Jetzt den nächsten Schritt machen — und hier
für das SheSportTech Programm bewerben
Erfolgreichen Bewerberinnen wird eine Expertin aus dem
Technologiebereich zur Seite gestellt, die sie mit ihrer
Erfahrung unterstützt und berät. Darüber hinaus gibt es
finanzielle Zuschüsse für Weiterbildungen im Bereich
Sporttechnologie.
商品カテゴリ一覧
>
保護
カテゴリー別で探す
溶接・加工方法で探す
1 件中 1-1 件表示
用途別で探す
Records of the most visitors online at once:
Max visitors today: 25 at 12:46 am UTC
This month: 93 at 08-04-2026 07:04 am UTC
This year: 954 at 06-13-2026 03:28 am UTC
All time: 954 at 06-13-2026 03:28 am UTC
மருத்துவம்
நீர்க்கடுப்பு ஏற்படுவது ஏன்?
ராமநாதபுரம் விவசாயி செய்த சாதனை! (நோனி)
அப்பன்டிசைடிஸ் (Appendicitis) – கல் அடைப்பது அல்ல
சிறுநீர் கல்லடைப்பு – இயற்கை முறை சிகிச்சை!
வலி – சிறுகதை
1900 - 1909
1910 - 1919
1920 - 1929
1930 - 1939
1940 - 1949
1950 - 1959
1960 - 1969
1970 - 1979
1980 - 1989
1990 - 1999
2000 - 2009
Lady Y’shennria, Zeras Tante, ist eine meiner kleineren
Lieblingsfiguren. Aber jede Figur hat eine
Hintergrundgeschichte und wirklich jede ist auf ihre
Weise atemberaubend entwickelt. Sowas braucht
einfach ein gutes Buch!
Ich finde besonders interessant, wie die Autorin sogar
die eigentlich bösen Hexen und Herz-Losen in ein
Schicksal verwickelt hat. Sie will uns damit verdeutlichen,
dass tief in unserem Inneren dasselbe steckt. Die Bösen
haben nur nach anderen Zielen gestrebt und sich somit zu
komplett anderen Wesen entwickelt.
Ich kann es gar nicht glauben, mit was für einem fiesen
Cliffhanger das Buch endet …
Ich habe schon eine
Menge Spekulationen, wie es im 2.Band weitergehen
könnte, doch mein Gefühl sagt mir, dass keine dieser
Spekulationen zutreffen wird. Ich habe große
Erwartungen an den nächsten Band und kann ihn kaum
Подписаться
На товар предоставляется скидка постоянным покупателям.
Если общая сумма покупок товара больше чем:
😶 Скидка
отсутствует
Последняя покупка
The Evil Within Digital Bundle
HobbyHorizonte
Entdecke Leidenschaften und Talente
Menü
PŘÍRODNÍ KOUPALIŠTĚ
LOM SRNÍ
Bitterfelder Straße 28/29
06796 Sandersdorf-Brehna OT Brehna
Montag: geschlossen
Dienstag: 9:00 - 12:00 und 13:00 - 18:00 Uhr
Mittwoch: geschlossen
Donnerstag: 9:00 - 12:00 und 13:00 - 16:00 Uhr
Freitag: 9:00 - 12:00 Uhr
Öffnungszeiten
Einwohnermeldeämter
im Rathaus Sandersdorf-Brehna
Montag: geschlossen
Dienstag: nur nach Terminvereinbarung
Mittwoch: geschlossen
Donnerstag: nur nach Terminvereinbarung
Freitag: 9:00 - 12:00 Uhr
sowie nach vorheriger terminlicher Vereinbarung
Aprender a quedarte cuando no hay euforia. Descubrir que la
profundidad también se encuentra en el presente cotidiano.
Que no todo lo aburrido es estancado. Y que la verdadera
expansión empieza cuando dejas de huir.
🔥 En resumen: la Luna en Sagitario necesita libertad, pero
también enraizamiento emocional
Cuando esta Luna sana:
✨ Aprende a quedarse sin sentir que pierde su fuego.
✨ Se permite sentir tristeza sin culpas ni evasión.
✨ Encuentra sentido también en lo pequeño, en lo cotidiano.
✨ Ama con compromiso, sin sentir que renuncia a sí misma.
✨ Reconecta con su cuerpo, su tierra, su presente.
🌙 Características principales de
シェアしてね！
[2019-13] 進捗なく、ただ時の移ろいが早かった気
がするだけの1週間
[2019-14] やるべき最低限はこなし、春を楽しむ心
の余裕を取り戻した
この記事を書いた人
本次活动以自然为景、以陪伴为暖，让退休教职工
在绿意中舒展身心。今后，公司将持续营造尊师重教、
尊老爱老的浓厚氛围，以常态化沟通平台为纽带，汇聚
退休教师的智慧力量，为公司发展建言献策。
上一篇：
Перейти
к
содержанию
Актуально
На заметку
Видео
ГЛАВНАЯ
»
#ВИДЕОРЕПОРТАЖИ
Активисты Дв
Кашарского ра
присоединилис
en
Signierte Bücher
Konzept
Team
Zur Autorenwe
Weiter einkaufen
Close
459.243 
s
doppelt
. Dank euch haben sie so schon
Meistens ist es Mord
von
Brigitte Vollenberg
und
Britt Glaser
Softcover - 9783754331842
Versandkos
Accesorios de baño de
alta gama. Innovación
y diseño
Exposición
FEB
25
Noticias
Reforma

────────────────────────────────────────

> [ACTION ITEM]: Output the listing above word for word, from the opening line through the line that contains "Erfahrung unterstützt und", and leave out everything after it.

> [ANSWER SECTION]:
Jetzt den nächsten Schritt machen — und hier
für das SheSportTech Programm bewerben
Erfolgreichen Bewerberinnen wird eine Expertin aus dem
Technologiebereich zur Seite gestellt, die sie mit ihrer
Erfahrung unterstützt und berät. Darüber hinaus gibt es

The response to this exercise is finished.